Poetry Friday: Rejection

In my current job search, there’s been some good news, but more than that there’s been rejection (which isn’t unusual, given the market, but is of course disheartening at times). Today was one of those days, and it made me remember a poem rejection letter I like that I used to teach with—it’s “The Concord Art Association Regrets” by Pam White. I used it to teach the sestina poetic form, which I’ll say more about after the poem:

Your entry was not accepted. We regret
it wasn’t (enough for us), a work of love.
We liked many of the colors on the whole
but the mass was just something unrelated
to the rest of our show. We hope your work
will have a bright future in another place.

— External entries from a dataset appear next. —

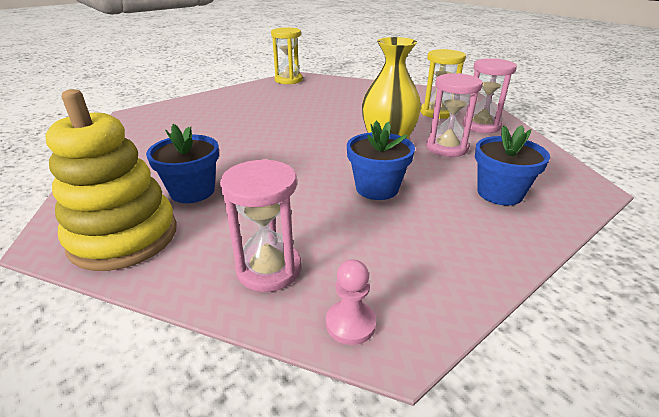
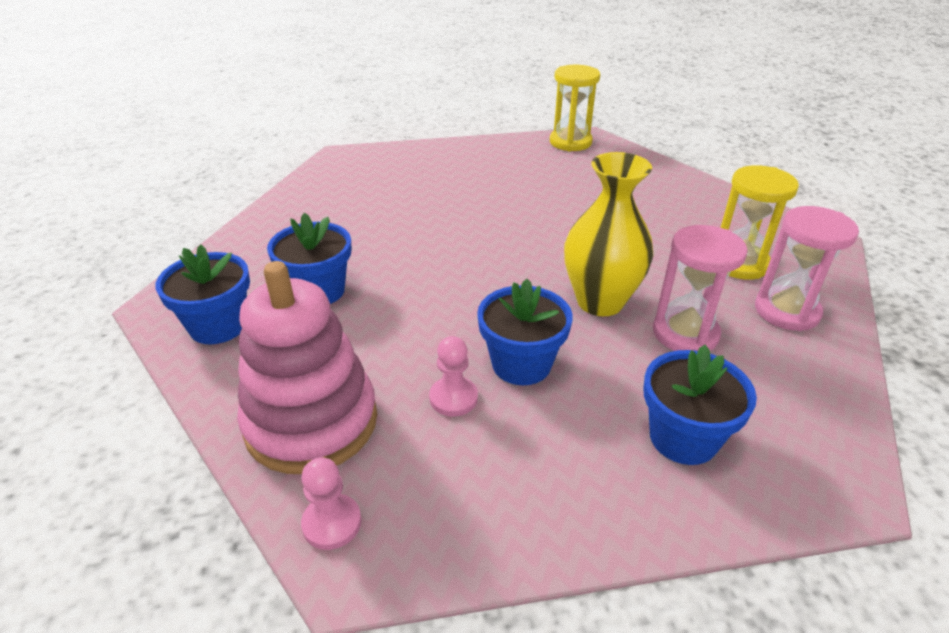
camera: 30 degrees right, 5 degrees up
yellow stacking toy [45,89,177,271] -> blue flower pot [155,244,250,344]
pink hourglass [220,159,301,292] -> pink stacking toy [237,261,377,474]
none -> pink pawn [429,336,478,417]

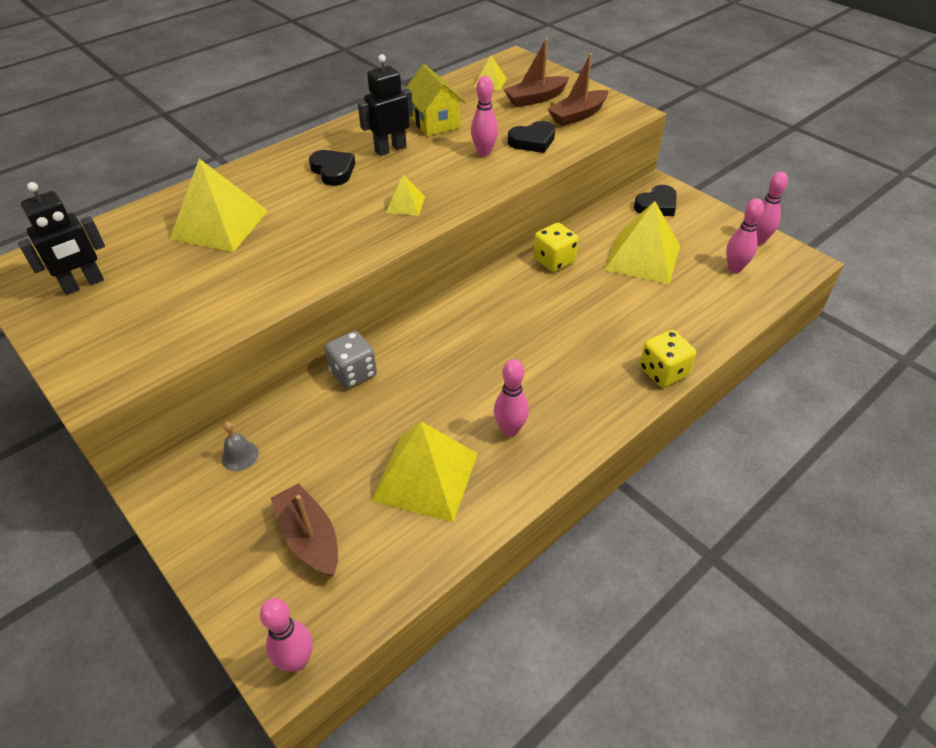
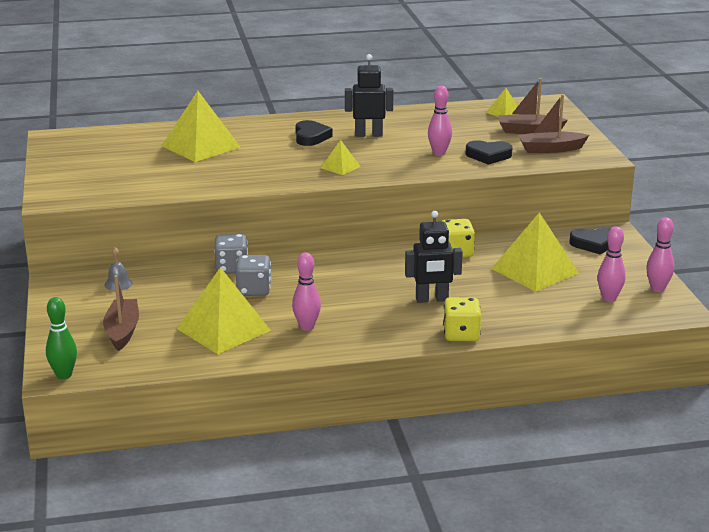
camera: 30 degrees right, 20 degrees down
black robot [18,182,105,295] -> black robot moved to [405,211,463,303]
pink bowling pin [260,598,313,672] -> green bowling pin [46,297,77,379]
yellow house [405,64,466,136] -> none
none -> grey dice [236,255,271,296]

We remember last year you tried to place
another photograph and it was also with regret
we turned you down. Though for that particular work
we found nothing about it (no one could) to love.
It was obscure and a little upsetting in relation
to the rest of our show which we look on as a whole.

Now you may think us ungenerous. On the whole
you are probably right, but this is our place
and we can do what we want whether you relate
to it or not. However we don’t want you to regret
your association with us. We want you to love
us, send us money, but please, no more work.

You see right now we need money to work
on the building we’re in. There’s a hole
in the roof and one wall needs all the love
and attention it can get. Really the place
needs so much, which all costs. I regret
to remind you we need more space for related

works. We’re trying to expand and relate
to lots of different kinds of work
so different people won’t regret
their visit with us but will see the whole
beauty and tranquillity of the place
and come with us, a journey of love

Where people of all races, colors, and creeds love
to look and bask and of course bring relations,
friends, and lovers. All are welcome to our place
here where all the world’s magnificent work
can be shown in its entirety, the whole
place filled – with your exception, we regret.

We know you’ll love the whole
work we’re doing for this place.
We can’t relate enough our regret.

What I like about White’s poem is that the Art Association’s letter uses the sestina to make a point. The sestina (if unfamiliar, try Wikipedia: the short answer is that it’s a little clockwork device that reuses the same 6 words over and over at line-ends) is a necessarily repetitive poem: bad ones feel like the poet is trying to send the same message over and over without getting it right. And White applies that to an overlong rejection letter…an organization trying to move between rejecting you and asking you for donations but not managing to really break free of either one at the right moments. I like this modern approach to form, where we write a sestina not as an exercise in word challenges (though that’s fine for those starting out—in fact, it’s advisable, I think) but as a specific form that allows our words to work in a certain way. A sestina would not be good for some things—plot-driven poems have a hard time with it, I think—but for a repetitive rejection letter, or a languorous love poem, or a twisting-turning little poem that’s boiling down to a central idea, it can be fantastic. So fantastic it almost lets you forget you got a rejection letter. Happy weekend to you all.